Getting older means that theater, another passion, is tougher to do. "It's hard with one child, and I imagine will be even harder with two, to do theater because you never get to put your kid to bed," says Gyllenhaal, who has starred in productions such as Uncle Vanya and Closer. "In fact, my favorite experiences in theater have been with my husband, and that makes it even more difficult because then neither of you are there to put your child to bed so it's a huge sacrifice."
It's all about how a project "works with my life and my husband's life and my husband's career. But I think both of us want to support each other to do things that are really great."
She's "kind of attached" to a couple of plays. She and Sarsgaard are looking at collaborations. There's a reunion with Secretary director Steven Shainberg for something that promises to be "wild." And if IMDB.com is to be believed, Gyllenhaal is part of a wonderful ensemble cast for HBO's adaptation of The Corrections, Jonathan Franzen's epic novel of family dysfunction. In September, she'll play "a total firecracker" who, along with Viola Davis (a terrific actress), takes on the Pittsburgh public school system in the unabashedly commercial Won't Back Down.
A couple of months ago that last role might have concerned me. What happened to the Maggie Gyllenhaal I knew? But that's silly.
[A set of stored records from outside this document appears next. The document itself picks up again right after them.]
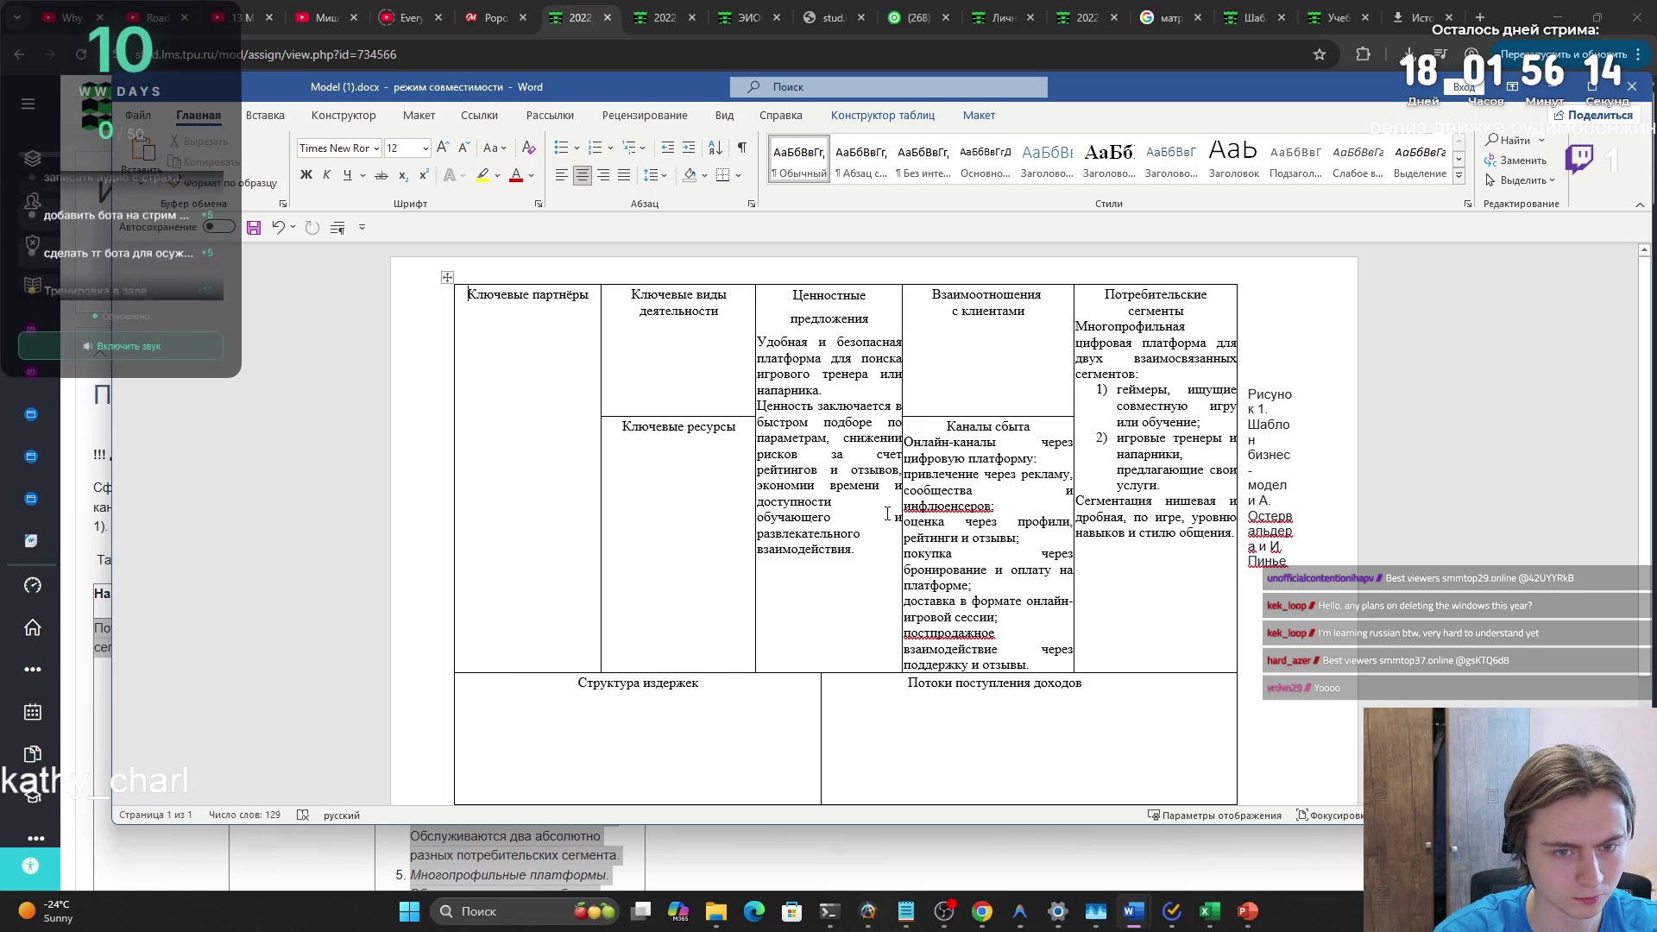
mouse_move(1324, 548)
mouse_down()
mouse_move(1281, 496)
mouse_move(1265, 399)
mouse_up()
key(BackSpace)
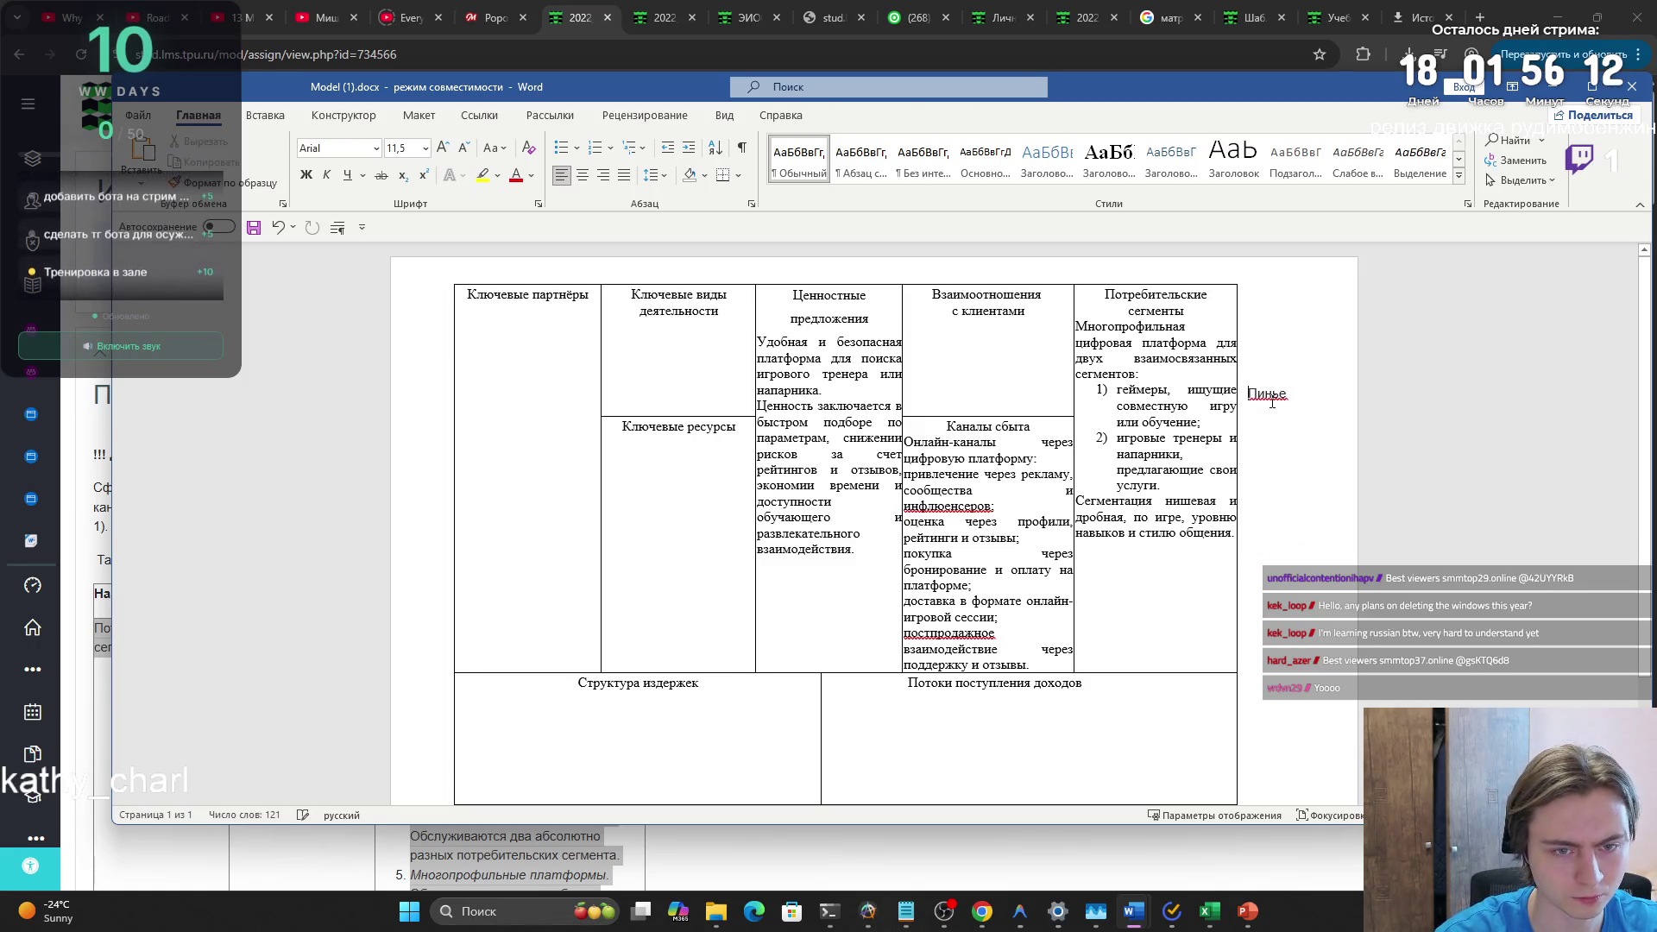
double_click(1268, 395)
key(BackSpace)
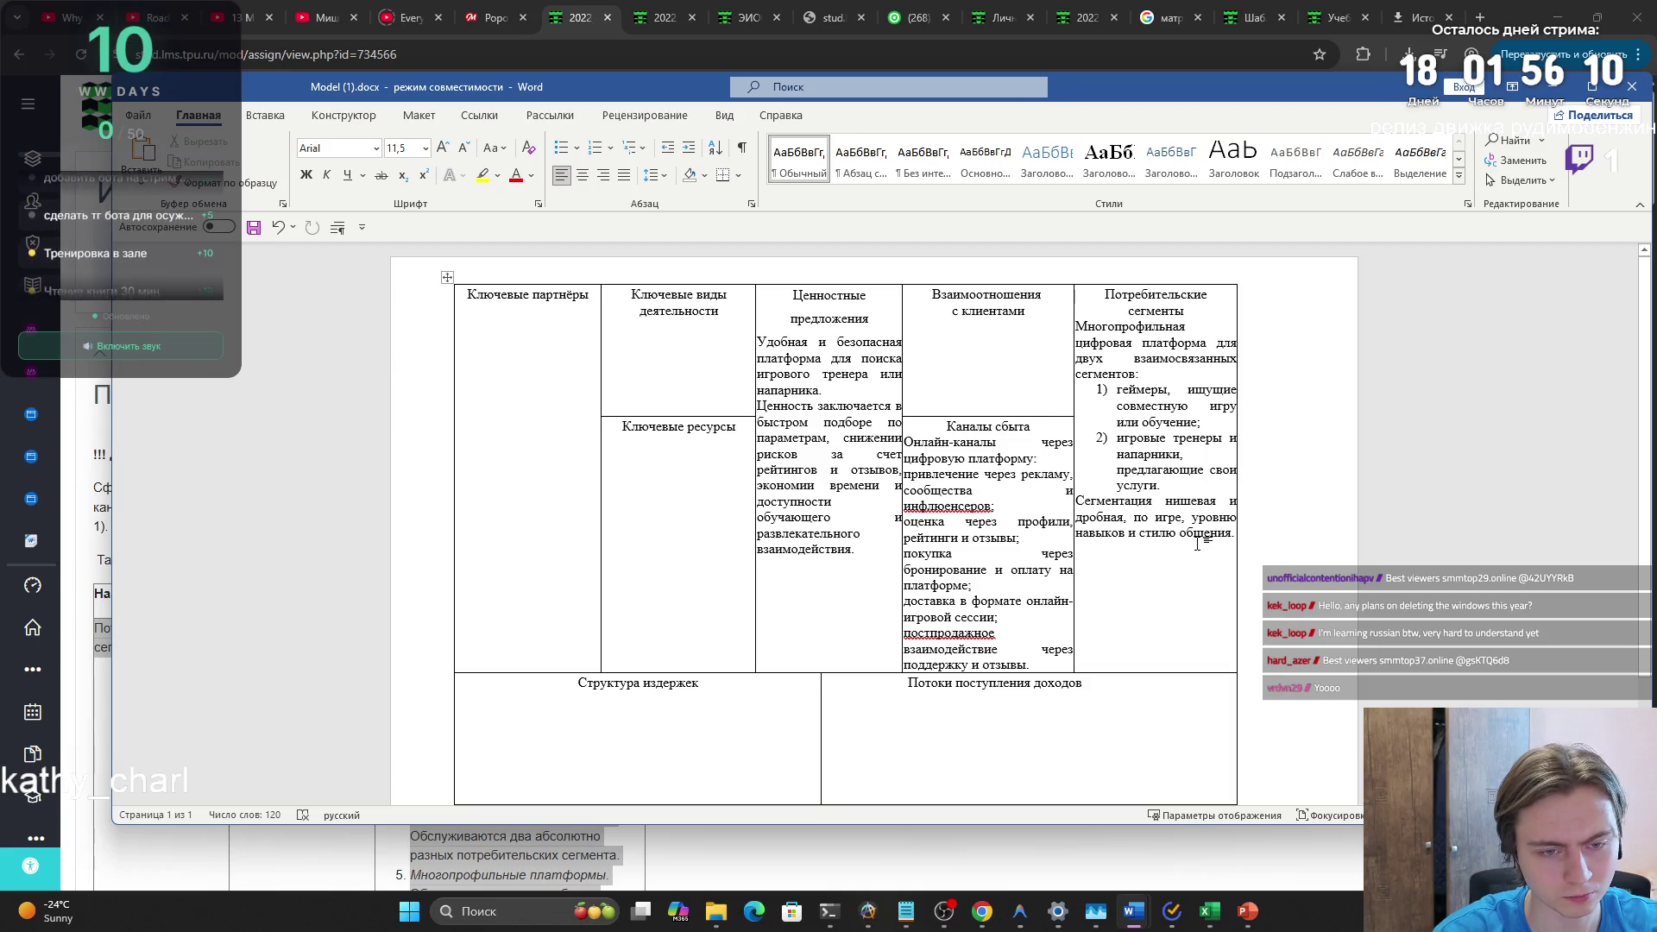
click(1148, 509)
click(1105, 533)
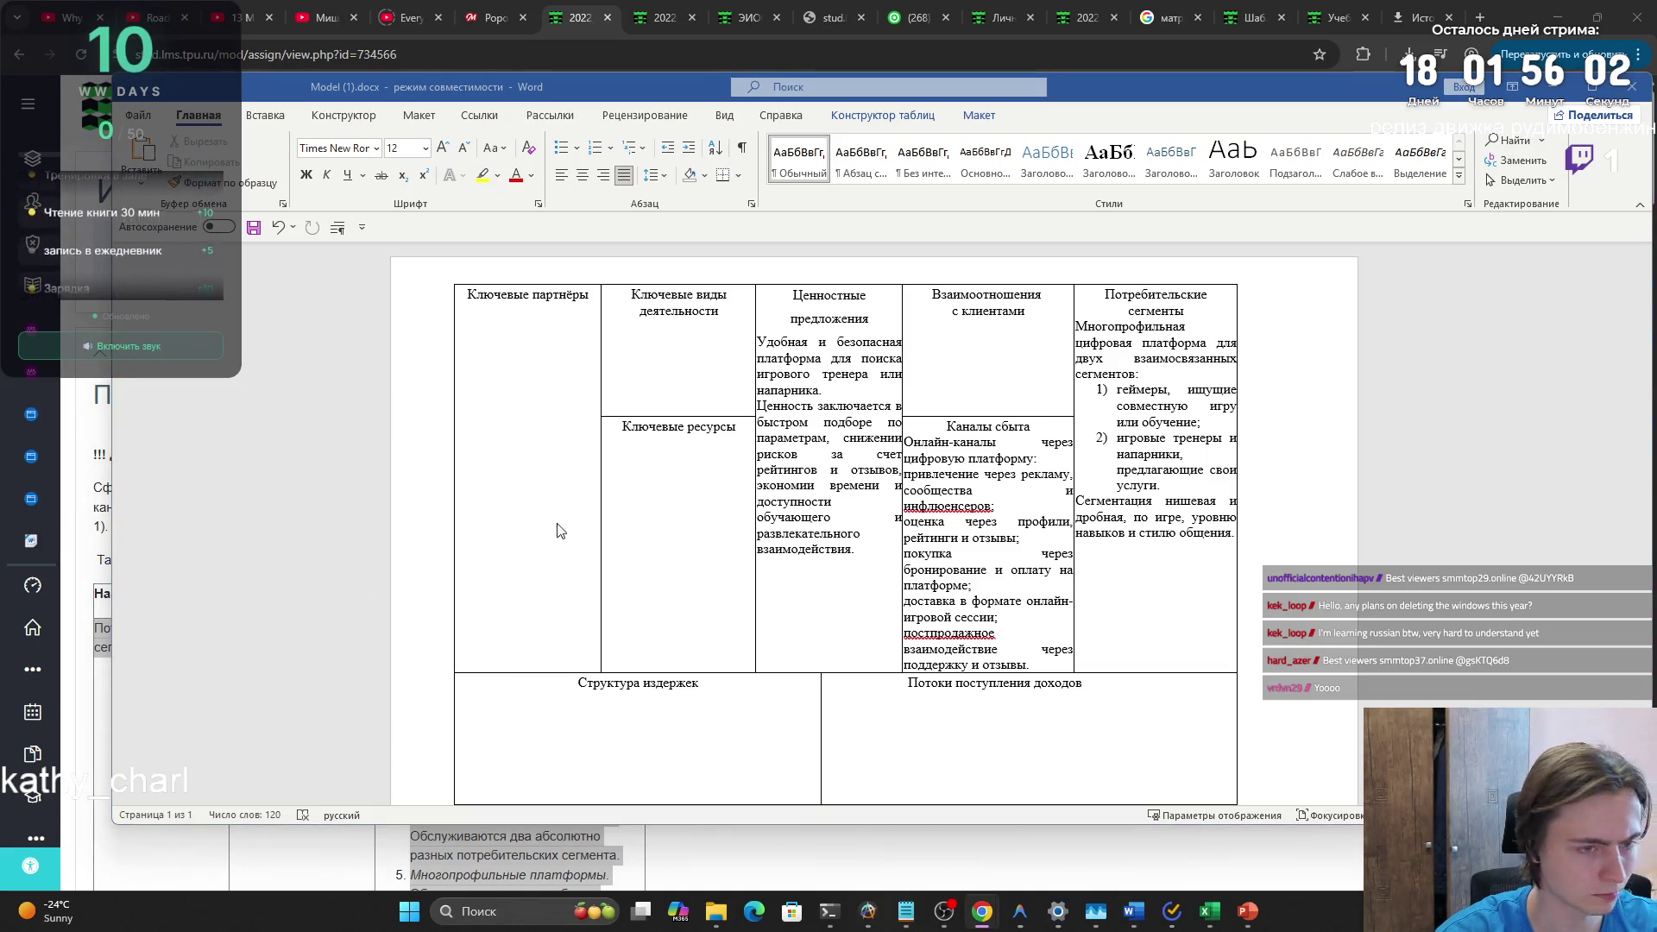
- Paste the revenue paragraph into Потоки поступления доходов, match document formatting, and justify it
click(1074, 690)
She couldn't spend 20 years being intense, unless she wanted to join Al Pacino and Robert De Niro in Carciatureland. She hasn't traded credibility for popular appeal or developed the impenetrable shell of a bankable persona. The hardcore days of her youth are gone, but Gyllenhaal remains a performer with no pretensions and boundless curiosity. Those qualities, I'm pretty sure, don't lead to semi-obscurity in New Haven.